** TASK INSTRUCTIONS **
Copy out the text lines of the items below again, word for word, and leave the pictures out of your answer.

(Items from a data source)
═══
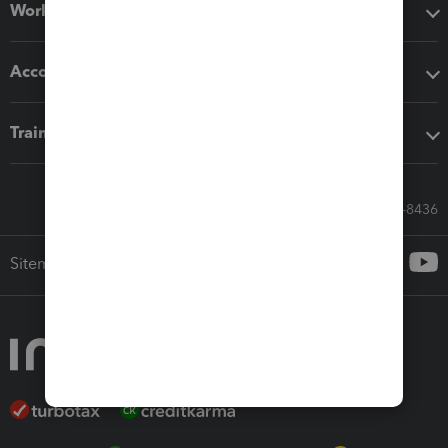
Workflow add-ons
Accounting solutions
Training & support
Call Sales: 833-564-8436
Sitemap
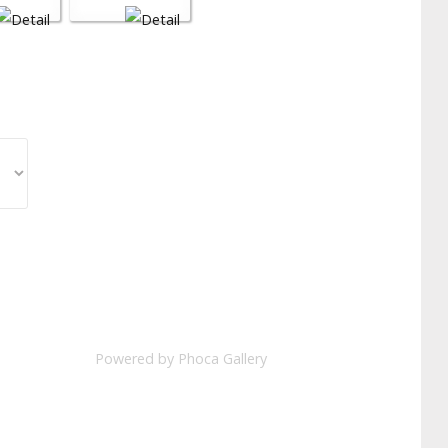
Powered by
Phoca Gallery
═══
** OUTPUT FOR THIS TASK **
Workflow add-ons
Accounting solutions
Training & support
Call Sales: 833-564-8436
Sitemap
Powered by
Phoca Gallery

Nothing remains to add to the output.